Shares of the NBFC fell as much as 5 percent on Monday, before paring some of the losses to end the day 4.63 percent lower at Rs 3,998.20 apiece.

The company’s AUM grew 35.1 percent year-on-year to Rs 1.42 lakh crore in the third quarter, according to its stock exchange filing. On a sequential basis, its AUM rose 7 percent.

The non-bank lender had tightened credit norms for small and medium enterprises and business-to-consumer segments in its first-quarter investor presentation. It had also tightened credit standards for auto loans and revised underwriting standards in digital product financing in urban and rural business.

Bajaj Finance said it acquired 2.5 million customers in the third quarter as against 1.9 million customers in the previous quarter. Its customer base at the end of December quarter stood at around 40.4 million compared with 32.6 million in the year-ago period.

New loans booked during the quarter stood at 7.7 million compared with 6.8 million in the year-ago period and 6.6 million in the previous quarter, the filing showed.

The AUM growth of 35 percent remains healthy given the slowdown in the overall environment, IIFL Securities said in a note. However, the overall run rate of new customer additions and new loans booked in the quarter is slowing quite considerably, the brokerage said, adding that this could lead to a 2-10 percent cut in profit estimates and further reduction in growth estimates.

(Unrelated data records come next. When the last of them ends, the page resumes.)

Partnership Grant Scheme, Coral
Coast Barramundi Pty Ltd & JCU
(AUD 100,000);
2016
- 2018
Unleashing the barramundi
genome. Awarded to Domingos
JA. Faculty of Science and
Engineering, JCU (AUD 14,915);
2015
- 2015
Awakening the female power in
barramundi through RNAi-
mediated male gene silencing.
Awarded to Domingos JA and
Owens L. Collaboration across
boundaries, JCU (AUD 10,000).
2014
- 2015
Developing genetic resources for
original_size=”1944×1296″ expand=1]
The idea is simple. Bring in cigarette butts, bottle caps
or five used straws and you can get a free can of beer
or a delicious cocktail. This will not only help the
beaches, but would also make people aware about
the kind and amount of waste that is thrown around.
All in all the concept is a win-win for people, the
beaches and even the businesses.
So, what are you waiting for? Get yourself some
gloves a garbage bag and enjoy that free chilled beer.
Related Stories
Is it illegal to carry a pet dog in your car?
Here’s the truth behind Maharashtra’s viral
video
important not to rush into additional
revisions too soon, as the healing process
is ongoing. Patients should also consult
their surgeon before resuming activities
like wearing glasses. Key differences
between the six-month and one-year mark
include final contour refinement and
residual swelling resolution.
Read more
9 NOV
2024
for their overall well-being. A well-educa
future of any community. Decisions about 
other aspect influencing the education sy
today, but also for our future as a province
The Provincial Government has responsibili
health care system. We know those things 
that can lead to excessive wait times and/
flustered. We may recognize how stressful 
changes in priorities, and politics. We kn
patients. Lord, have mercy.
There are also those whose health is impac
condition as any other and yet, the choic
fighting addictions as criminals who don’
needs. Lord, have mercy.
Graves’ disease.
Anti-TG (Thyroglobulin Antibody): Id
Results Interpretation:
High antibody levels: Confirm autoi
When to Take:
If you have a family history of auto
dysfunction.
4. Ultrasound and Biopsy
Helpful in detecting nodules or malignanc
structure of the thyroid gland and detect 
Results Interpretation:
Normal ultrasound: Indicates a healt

According to Emkay Global, the 35 percent AUM growth stood in line with their estimates. The brokerage said it remains confident of the non-bank lender’s overall asset-quality profile but provisions worth Rs 310 crore for Karvy Stock Broking Ltd. may keep credit costs elevated.

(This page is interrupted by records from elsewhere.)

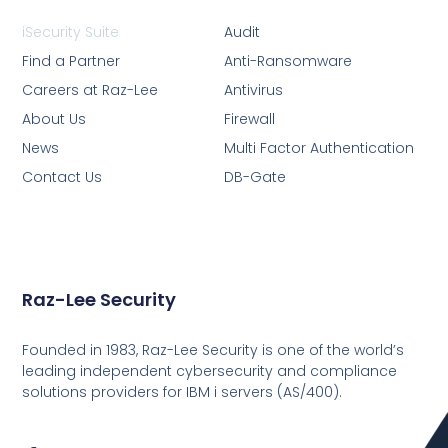
iSecurity Suite
Audit
Find a Partner
Anti-Ransomware
Careers at Raz-Lee
Antivirus
About Us
Firewall
News
Multi Factor Authentication
Contact Us
DB-Gate
Raz-Lee Security
Founded in 1983, Raz-Lee Security is one of the world’s
leading independent cybersecurity and compliance
solutions providers for IBM i servers (AS/400).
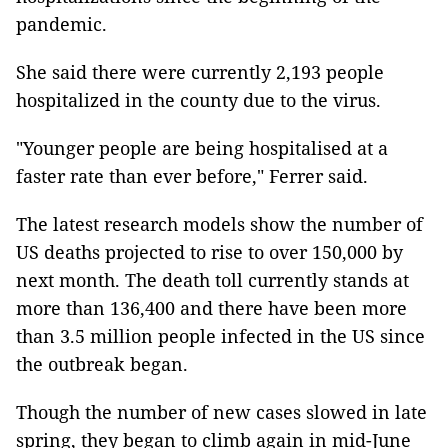
pandemic.
She said there were currently 2,193 people
hospitalized in the county due to the virus.
"Younger people are being hospitalised at a
faster rate than ever before," Ferrer said.
The latest research models show the number of
US deaths projected to rise to over 150,000 by
next month. The death toll currently stands at
more than 136,400 and there have been more
than 3.5 million people infected in the US since
the outbreak began.
Though the number of new cases slowed in late
spring, they began to climb again in mid-June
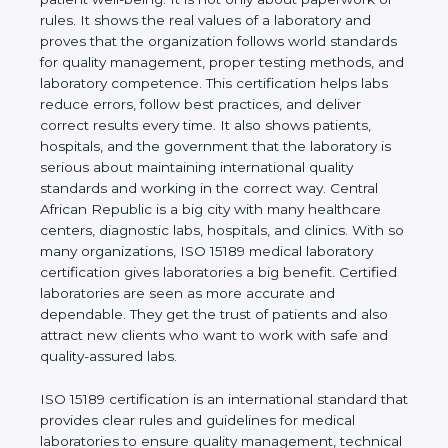
to be trusted and show care for accuracy, safety,
and patient well-being. It is not only about
paperwork or rules. It shows the real values of a
laboratory and proves that the organization follows
world standards for quality management, proper
testing methods, and laboratory competence. This
certification helps labs reduce errors, follow best
practices, and deliver correct results every time. It
also shows patients, hospitals, and the government
that the laboratory is serious about maintaining
international quality standards and working in the
correct way. Central African Republic is a big city
with many healthcare centers, diagnostic labs,
hospitals, and clinics. With so many organizations,
ISO 15189 medical laboratory certification gives
laboratories a big benefit. Certified laboratories are
seen as more accurate and dependable. They get
the trust of patients and also attract new clients
who want to work with safe and quality-assured
labs.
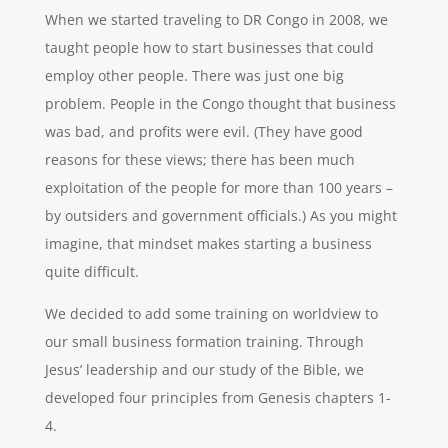
When we started traveling to DR Congo in 2008, we
taught people how to start businesses that could
employ other people. There was just one big
problem. People in the Congo thought that business
was bad, and profits were evil. (They have good
reasons for these views; there has been much
exploitation of the people for more than 100 years –
by outsiders and government officials.) As you might
imagine, that mindset makes starting a business
quite difficult.
We decided to add some training on worldview to
our small business formation training. Through
Jesus’ leadership and our study of the Bible, we
developed four principles from Genesis chapters 1-
4.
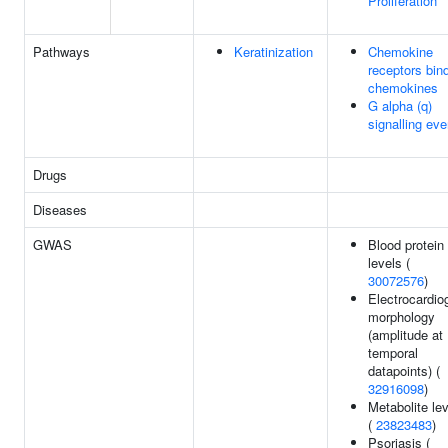
Proliferation
Pathways
Keratinization
Chemokine
receptors bin
chemokines
G alpha (q)
signalling eve
Drugs
Diseases
GWAS
Blood protein
levels (
30072576
)
Electrocardi
morphology
(amplitude at
temporal
datapoints) (
32916098
)
Metabolite le
(
23823483
)
Psoriasis (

Credit engine slowing down in a “secular slowdown” is not surprising, Shubhranshu Mishra, assistant vice president of research (diversified financials), BOB Capital Markets Ltd., said in a note. “What is of concern is the new customer acquisition, which should be carefully watched for the next two-three quarters as that determined the cross-sell ability and thereby sustenance of high RoAs,” he said.